David Weiss est un dessinateur judiciaire talentueux et un artiste qui réalise des portraits-robots pour la police. Ce n'est pas uniquement pour croquer en coulisses les acteurs d'un procès médiatisé qu'il revient à Calista sa ville natale, mais aussi parce que 26 ans plus tôt, enfant, il a été témoin d'un crime irrésolu dont l'onde de choc a provoqué le suicide de son père et l'éclatement de sa famille.
« Une femme de la haute assassinée dans son nid d'amour », c'est ainsi que le quotidien local a résumé à la une, le meurtre de Barbara Fulraine, riche bourgeoise divorcée, et de Tom Jessup, son jeune amant et professeur de ses enfants, au Flamingo Court, un motel minable dans une zone commerciale minable.
Pourquoi David tient-il tellement à exhumer cette affaire ancienne ? Dans quel but ? Elucider les meurtres du Flamingo Court, absoudre son père, ou quelque chose de plus profond, comprendre Barbara, la femme qui est au centre de cette toile de mobiles contradictoires et de loyautés conflictuelles ? Parce que ses souvenirs d'enfance le hantent, David ne souhaite pas recueillir de nouvelles informations mais plutôt se faire une idée exacte, sentir les événements tels qu'ils se sont déroulés, dévoiler les éléments enfouis, creuser en profondeur, arracher les couches protectrices, sonder
l'inconscient de ceux qui ont, de près ou de loin, joué un rôle dans le drame.
A partir de cette trame,
William Bayer construit un roman éblouissant et dense dans lequel les intrigues et les vies s'enchevêtrent, l'atmosphère étouffante et la tension érotique s'alourdissent au fil des pages, mais c'est surtout pour l'auteur l'occasion de présenter au lecteur une galerie de personnages sombres et torturés : Barbara, l'héroïne, femme blessée, mal-aimée par sa mère, mariée, pour accéder à un statut social privilégié à un homme puissant dont elle a divorcé, et dont la petite fille, Belle, a été kidnappée et jamais retrouvée.

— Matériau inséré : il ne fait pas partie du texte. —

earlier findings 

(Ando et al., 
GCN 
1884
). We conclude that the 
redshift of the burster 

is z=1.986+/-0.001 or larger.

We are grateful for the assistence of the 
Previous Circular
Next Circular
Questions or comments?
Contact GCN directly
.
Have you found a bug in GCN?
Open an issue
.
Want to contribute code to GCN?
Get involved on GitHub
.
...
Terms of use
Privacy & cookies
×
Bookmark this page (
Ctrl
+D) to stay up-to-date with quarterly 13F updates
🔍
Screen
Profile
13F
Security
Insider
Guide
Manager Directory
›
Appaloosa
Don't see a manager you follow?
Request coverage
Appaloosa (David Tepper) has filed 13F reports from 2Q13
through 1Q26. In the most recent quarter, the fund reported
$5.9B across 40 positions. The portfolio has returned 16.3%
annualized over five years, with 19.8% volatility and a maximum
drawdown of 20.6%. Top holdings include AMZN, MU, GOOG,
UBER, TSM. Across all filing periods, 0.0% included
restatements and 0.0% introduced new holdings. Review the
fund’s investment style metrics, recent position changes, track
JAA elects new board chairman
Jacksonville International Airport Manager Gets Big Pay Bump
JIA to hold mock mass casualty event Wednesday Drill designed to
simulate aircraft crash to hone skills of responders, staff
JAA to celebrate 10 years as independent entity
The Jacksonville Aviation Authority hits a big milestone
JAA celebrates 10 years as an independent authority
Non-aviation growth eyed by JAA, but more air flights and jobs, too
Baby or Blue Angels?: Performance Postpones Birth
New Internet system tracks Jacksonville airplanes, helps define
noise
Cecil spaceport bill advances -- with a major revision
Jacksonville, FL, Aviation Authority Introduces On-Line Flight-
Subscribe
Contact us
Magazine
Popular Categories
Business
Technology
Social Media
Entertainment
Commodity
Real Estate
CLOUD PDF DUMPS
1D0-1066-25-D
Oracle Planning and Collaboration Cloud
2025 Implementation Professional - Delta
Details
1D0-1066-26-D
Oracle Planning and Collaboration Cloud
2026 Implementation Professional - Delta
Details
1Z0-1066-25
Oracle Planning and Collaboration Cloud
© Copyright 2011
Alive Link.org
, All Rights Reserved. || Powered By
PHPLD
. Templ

Barbara se décrit comme une nymphomane, une femme perdue, qui monte les hommes comme elle monte ses chevaux, maîtresse officielle d'un caïd de la pègre locale, propriétaire d'un casino illégal, maîtresse également de Tom Jessup, un prof timide et terne avec qui elle partagera la mort. Tous les éléments de la vie de Barbara semblent converger vers une issue tragique, tout dans sa manière de le cacher révèle son chagrin.
William Bayer dresse également le portrait approfondi du père de David, psychiatre de Barbara, qui a vu en elle et dans son rêve récurrent «
le rêve des chevaux brisés », un cas psychanalytique fascinant susceptible de surpasser celui rendu célèbre par
Freud, «
l'homme aux loups ». Tous les personnages sont intéressants, du chroniqueur mondain qui colporte les derniers ragots des happy few de Calista, au commissaire retraité qui n'a jamais digéré l'échec de son enquête sur le meurtre, en passant par le photographe qui ne dédaigne pas les photos sado-masochistes, le barman du Waldo qui sait tout sur tout le monde, ou Pam, journaliste pour CNN, femme généreuse et compatissante dont David tombe amoureux.
Ce roman m'a subjuguée de la première à la dernière page. Lisez-le, vous comprendrez mon enthousiasme.